Problem details: Please find the lines in the entries below that contain the word "intensità", and copy each one.

-- Material for this exercise follows --

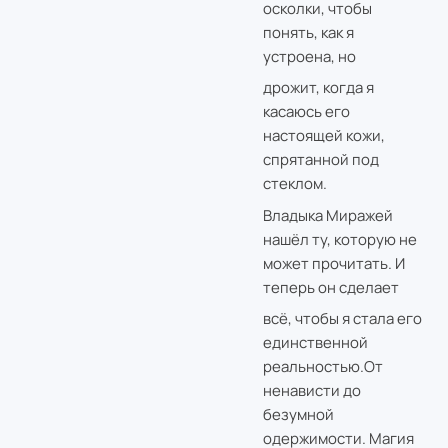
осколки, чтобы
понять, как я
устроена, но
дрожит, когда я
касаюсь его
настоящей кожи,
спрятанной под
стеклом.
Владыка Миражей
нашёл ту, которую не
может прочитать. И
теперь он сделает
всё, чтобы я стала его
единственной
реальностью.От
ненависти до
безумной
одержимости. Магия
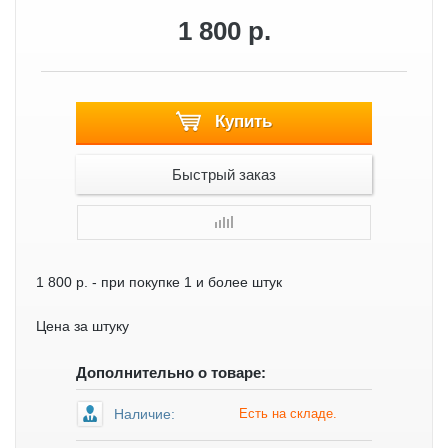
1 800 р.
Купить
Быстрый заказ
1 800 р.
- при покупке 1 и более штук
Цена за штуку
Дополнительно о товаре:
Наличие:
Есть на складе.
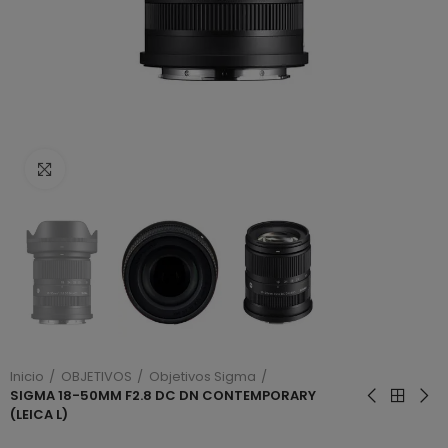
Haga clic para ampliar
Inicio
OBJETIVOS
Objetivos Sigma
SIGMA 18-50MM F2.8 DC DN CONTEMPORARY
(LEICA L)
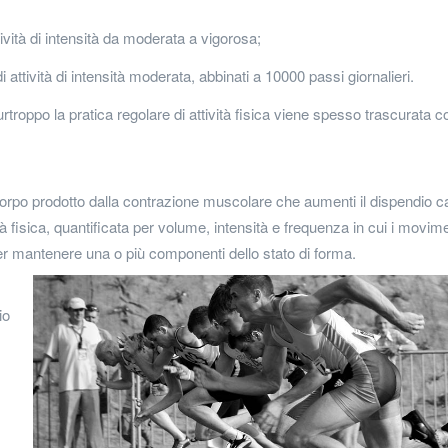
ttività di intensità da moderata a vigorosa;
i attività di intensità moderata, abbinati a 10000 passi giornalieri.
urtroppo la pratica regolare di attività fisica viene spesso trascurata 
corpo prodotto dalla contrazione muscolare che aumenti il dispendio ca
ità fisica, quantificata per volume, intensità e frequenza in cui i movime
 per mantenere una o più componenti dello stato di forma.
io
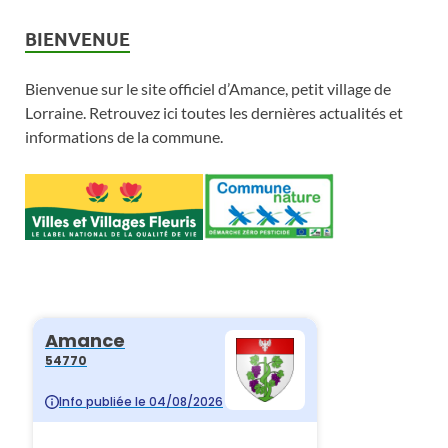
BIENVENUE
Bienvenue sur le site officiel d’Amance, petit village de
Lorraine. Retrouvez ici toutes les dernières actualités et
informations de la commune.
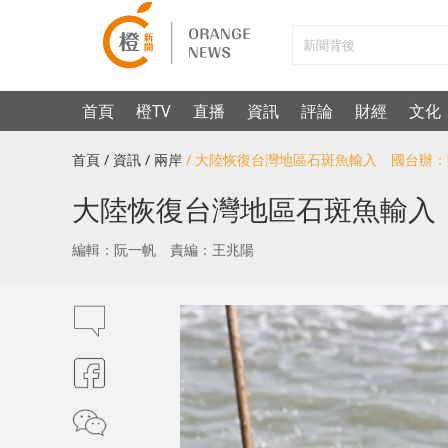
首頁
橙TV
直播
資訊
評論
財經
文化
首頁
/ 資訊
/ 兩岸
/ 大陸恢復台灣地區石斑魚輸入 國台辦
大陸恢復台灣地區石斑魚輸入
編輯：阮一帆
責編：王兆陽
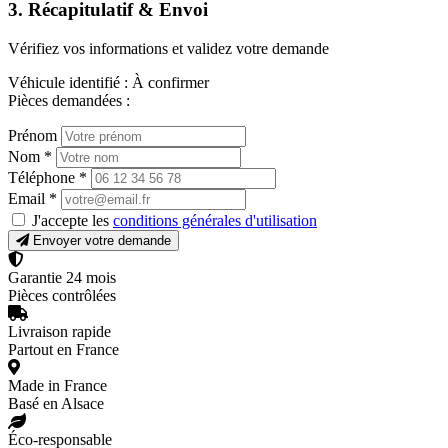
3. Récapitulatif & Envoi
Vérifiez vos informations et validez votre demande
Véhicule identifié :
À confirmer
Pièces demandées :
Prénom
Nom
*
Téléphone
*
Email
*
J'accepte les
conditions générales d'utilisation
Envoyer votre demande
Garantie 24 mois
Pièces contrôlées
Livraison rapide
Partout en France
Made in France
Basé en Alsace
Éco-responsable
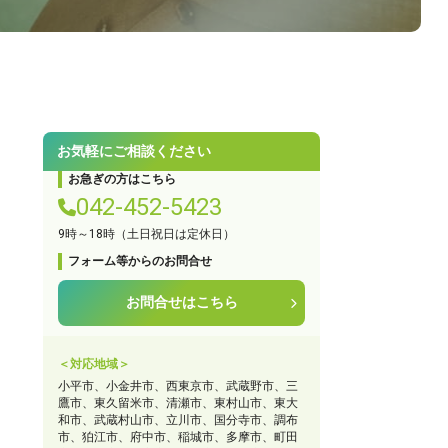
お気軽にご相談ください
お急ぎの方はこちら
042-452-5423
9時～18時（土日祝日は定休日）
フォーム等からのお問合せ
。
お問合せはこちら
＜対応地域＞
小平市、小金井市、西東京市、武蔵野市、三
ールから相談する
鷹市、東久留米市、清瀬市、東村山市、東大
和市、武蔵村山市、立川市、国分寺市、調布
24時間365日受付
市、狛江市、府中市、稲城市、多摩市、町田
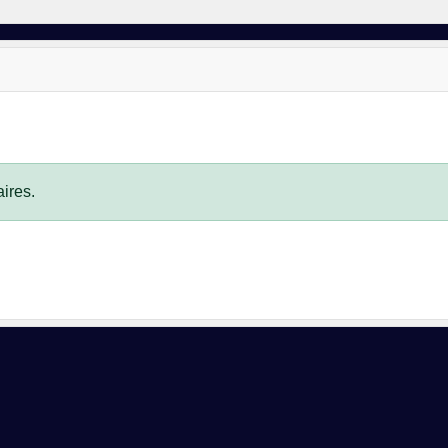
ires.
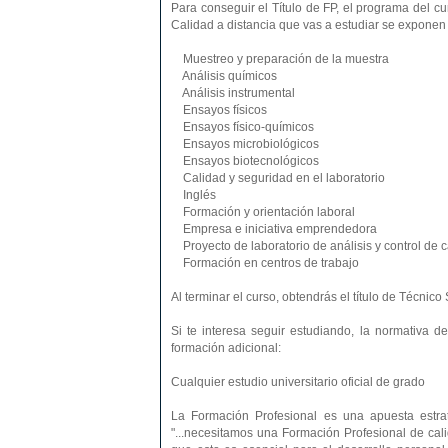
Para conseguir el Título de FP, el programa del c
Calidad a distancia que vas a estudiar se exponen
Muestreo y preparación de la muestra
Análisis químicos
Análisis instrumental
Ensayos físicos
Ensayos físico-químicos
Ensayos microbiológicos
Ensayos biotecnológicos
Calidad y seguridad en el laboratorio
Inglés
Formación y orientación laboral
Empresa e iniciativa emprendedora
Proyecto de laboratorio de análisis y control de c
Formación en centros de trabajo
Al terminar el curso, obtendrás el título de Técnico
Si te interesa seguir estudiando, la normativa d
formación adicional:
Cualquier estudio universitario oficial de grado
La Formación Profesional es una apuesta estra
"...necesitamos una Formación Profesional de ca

-- Material for this exercise concluded --
-- Material for this exercise follows --

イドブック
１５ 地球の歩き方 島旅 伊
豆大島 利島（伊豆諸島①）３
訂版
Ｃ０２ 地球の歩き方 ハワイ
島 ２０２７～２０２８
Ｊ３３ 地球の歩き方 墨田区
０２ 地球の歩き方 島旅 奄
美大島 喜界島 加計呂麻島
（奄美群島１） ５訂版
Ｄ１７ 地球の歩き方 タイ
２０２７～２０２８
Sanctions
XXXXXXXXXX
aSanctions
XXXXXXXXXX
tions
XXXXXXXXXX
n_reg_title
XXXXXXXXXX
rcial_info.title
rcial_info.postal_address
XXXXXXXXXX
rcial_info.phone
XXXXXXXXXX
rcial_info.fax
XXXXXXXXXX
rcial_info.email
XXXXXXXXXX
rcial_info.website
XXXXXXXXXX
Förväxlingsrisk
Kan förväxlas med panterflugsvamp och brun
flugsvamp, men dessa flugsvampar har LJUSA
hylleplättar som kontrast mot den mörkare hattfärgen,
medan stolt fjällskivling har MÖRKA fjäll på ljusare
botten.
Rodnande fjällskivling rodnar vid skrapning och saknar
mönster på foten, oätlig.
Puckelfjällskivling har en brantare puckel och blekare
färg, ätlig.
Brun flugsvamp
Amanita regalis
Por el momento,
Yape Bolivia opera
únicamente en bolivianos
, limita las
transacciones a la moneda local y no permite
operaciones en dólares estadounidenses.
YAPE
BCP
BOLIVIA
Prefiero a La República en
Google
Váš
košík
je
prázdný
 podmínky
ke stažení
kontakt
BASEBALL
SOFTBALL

-- Material for this exercise concluded --

Result for this exercise:
ttività di intensità da moderata a vigorosa;
i attività di intensità moderata, abbinati a 10000 passi giornalieri.
ità fisica, quantificata per volume, intensità e frequenza in cui i movime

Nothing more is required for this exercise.